Portable practice: get outside at the day's longest light, even briefly. Name what has grown since Sigrblót and give thanks for it. -
Spring & autumn equinoxes
March & September ModernWidely marked in modern Heathenry as points of balance — light and dark in equal measure — and often folded into planting and harvest themes. The specific festival names attached to them are modern rather than attested.
Portable practice: a balance-check. Write one thing to grow and one thing to release, and act on each in a small way.
Days of remembrance
Beyond the seasonal turns, many modern Heathens keep days of remembrance for figures from the Eddas, the sagas, and history. These are modern devotional additions — a way of keeping memory, which is itself a deeply Heathen value (Völuspá is, after all, a poem of remembering). Choose your own with care, and be aware that some published "remembrance" calendars originate with folkish groups; you are free to build your own around figures and values you actually admire.

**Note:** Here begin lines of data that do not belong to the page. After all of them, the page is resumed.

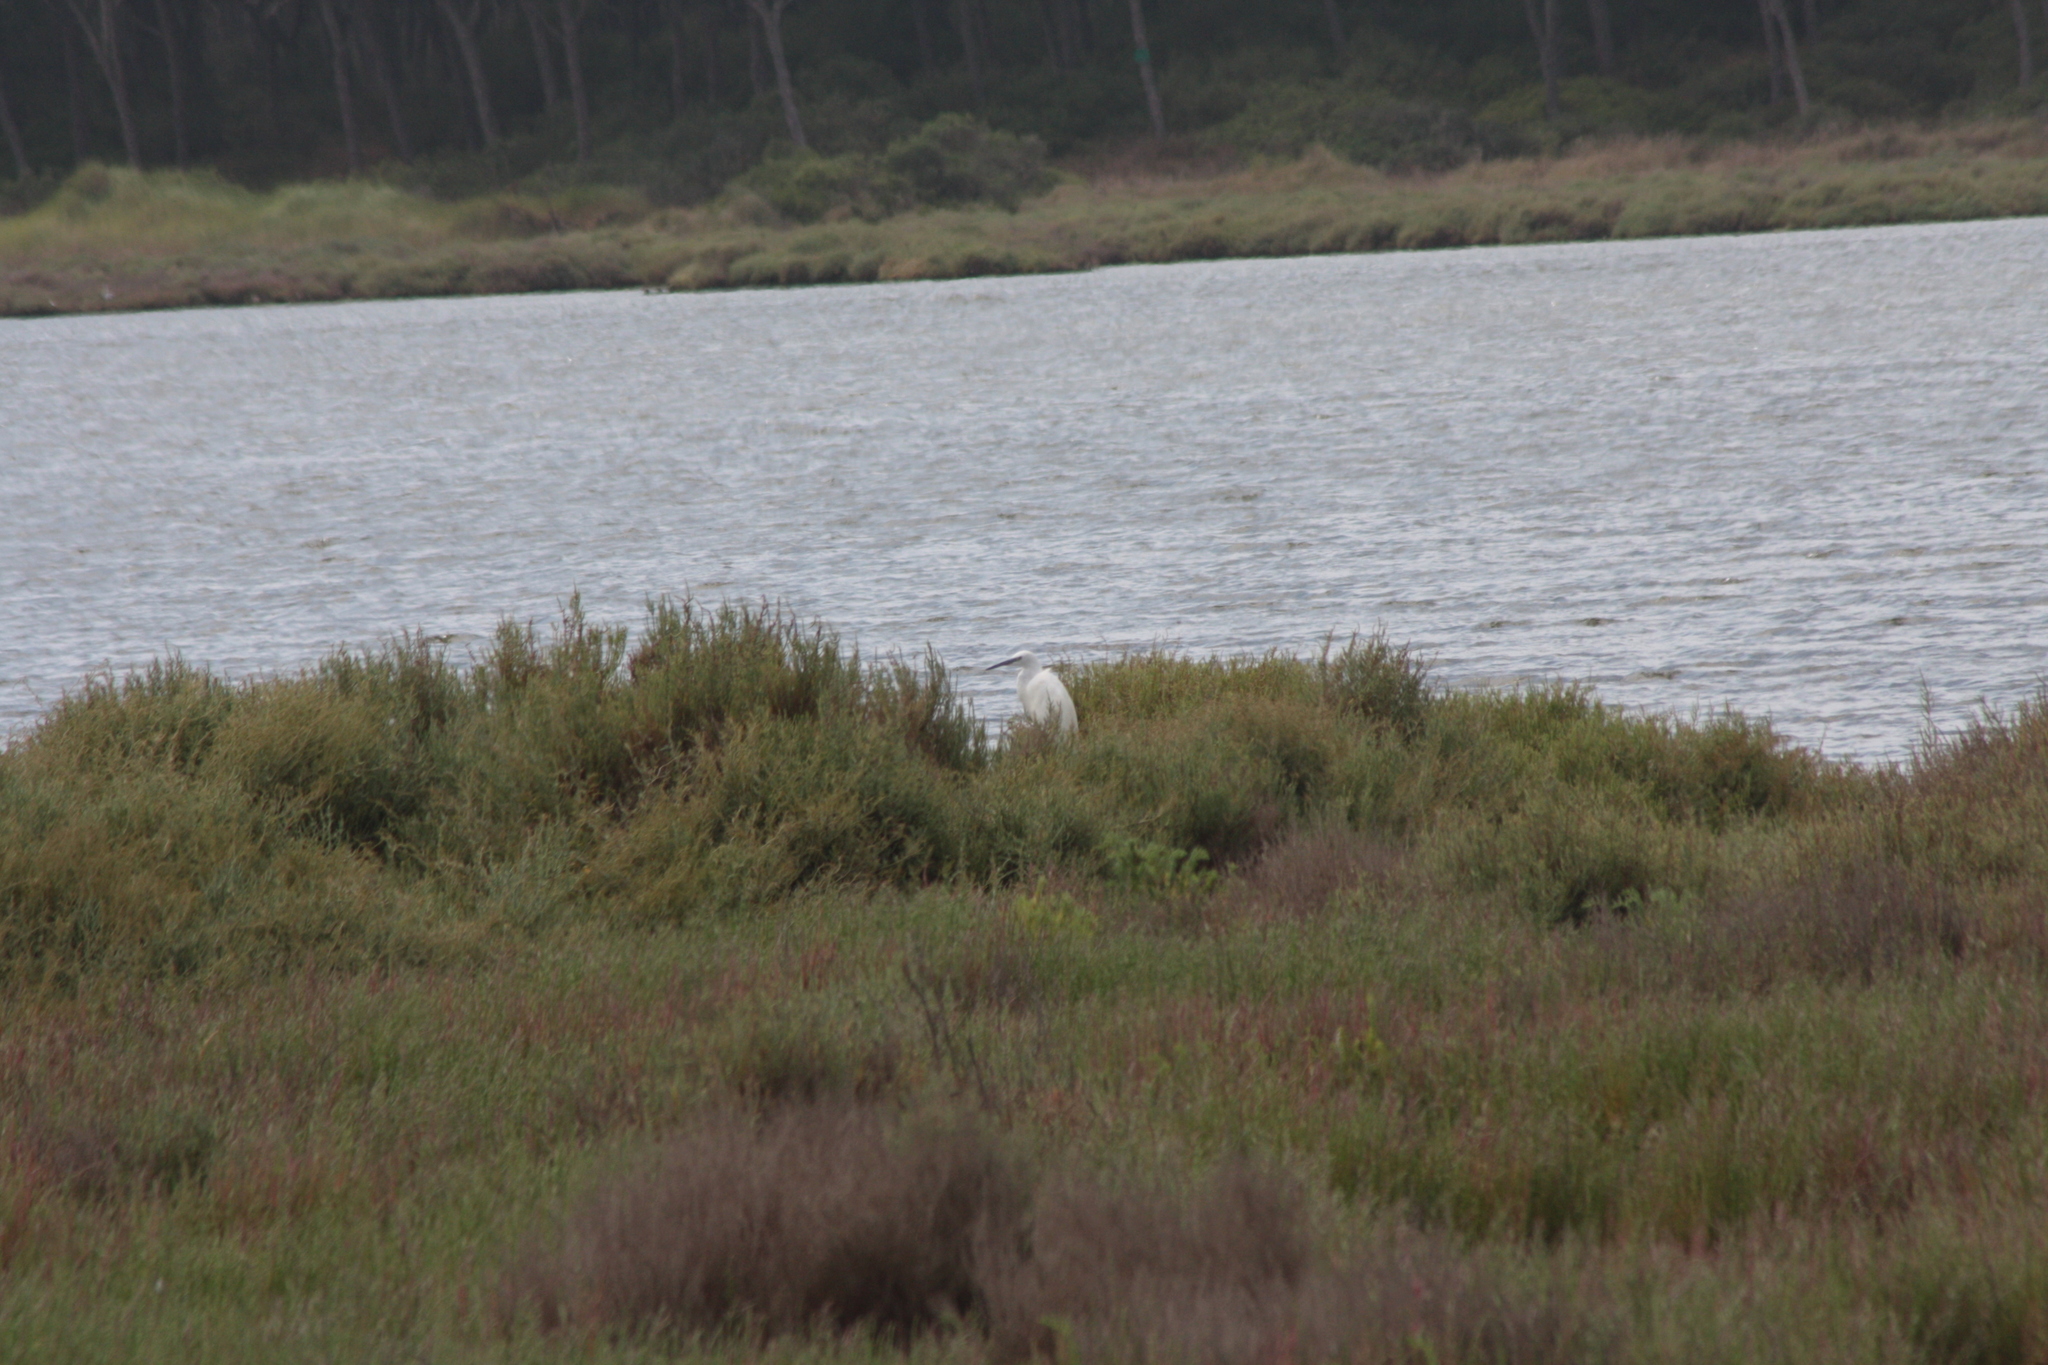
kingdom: Animalia
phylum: Chordata
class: Aves
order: Pelecaniformes
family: Ardeidae
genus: Egretta
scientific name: Egretta garzetta
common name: Little egret
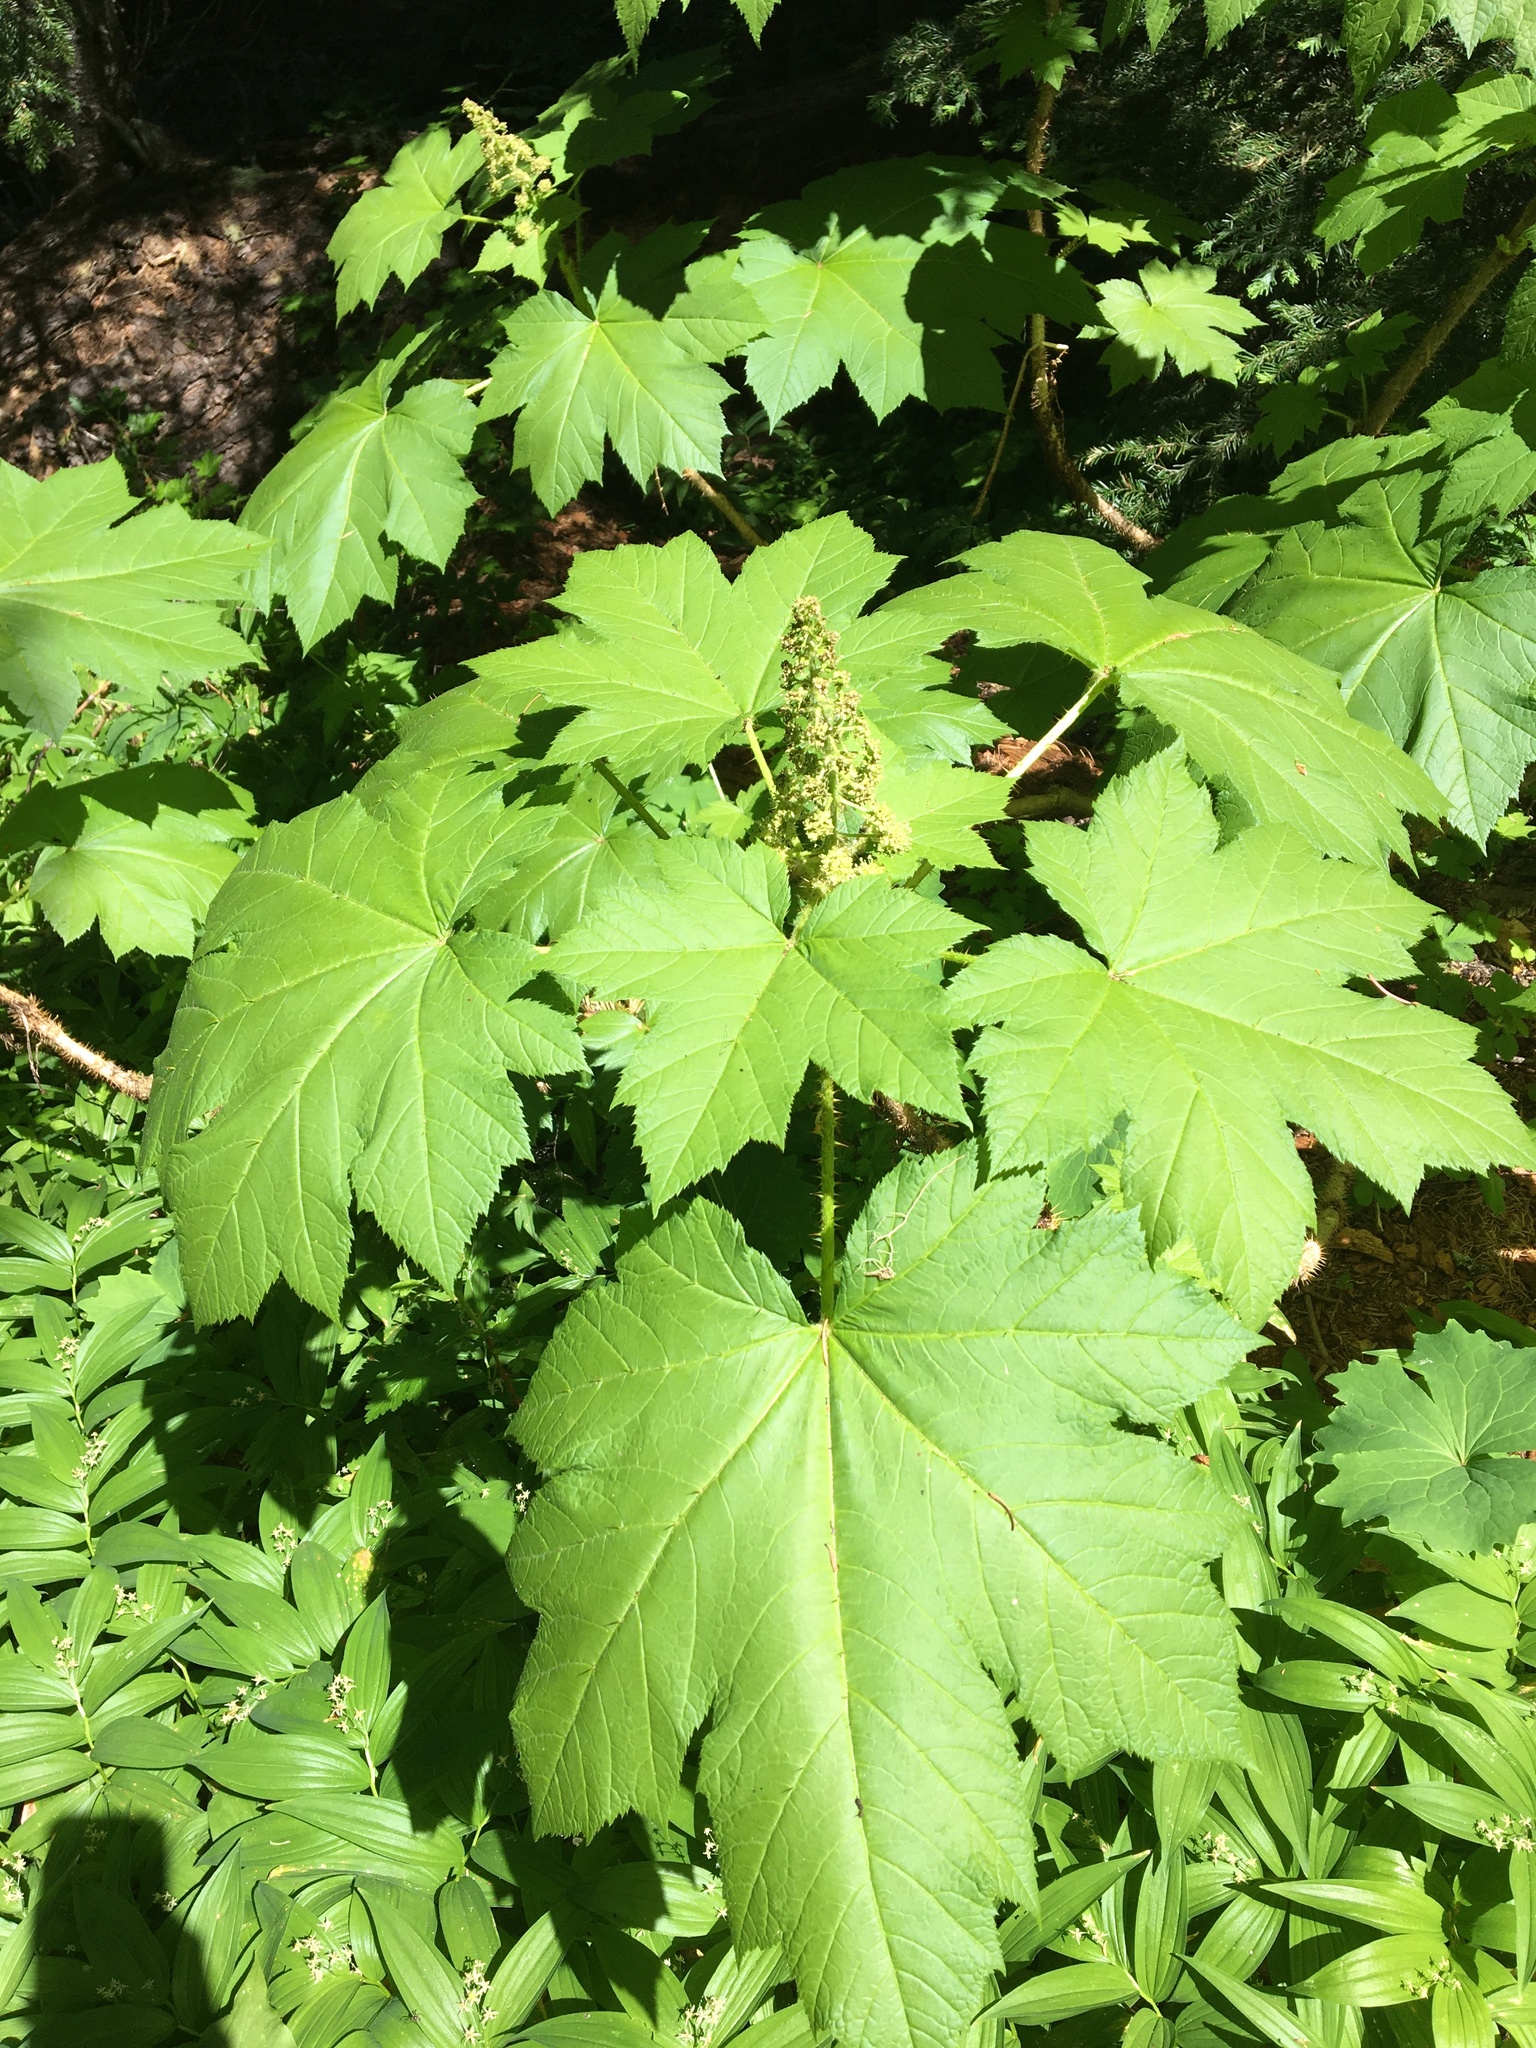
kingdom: Plantae
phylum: Tracheophyta
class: Magnoliopsida
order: Apiales
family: Araliaceae
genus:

A portable rule for the whole year
You do not need a kindred, a calendar app, or a perfect date to keep the year. Watch your own sky. When the light collapses toward its shortest day, keep Yule. When it returns and summer opens, keep Sigrblót. When the harvest ends and the cold begins, keep Winter Nights. Between them, mark what your own life turns on. The wheel is real wherever you are standing on it.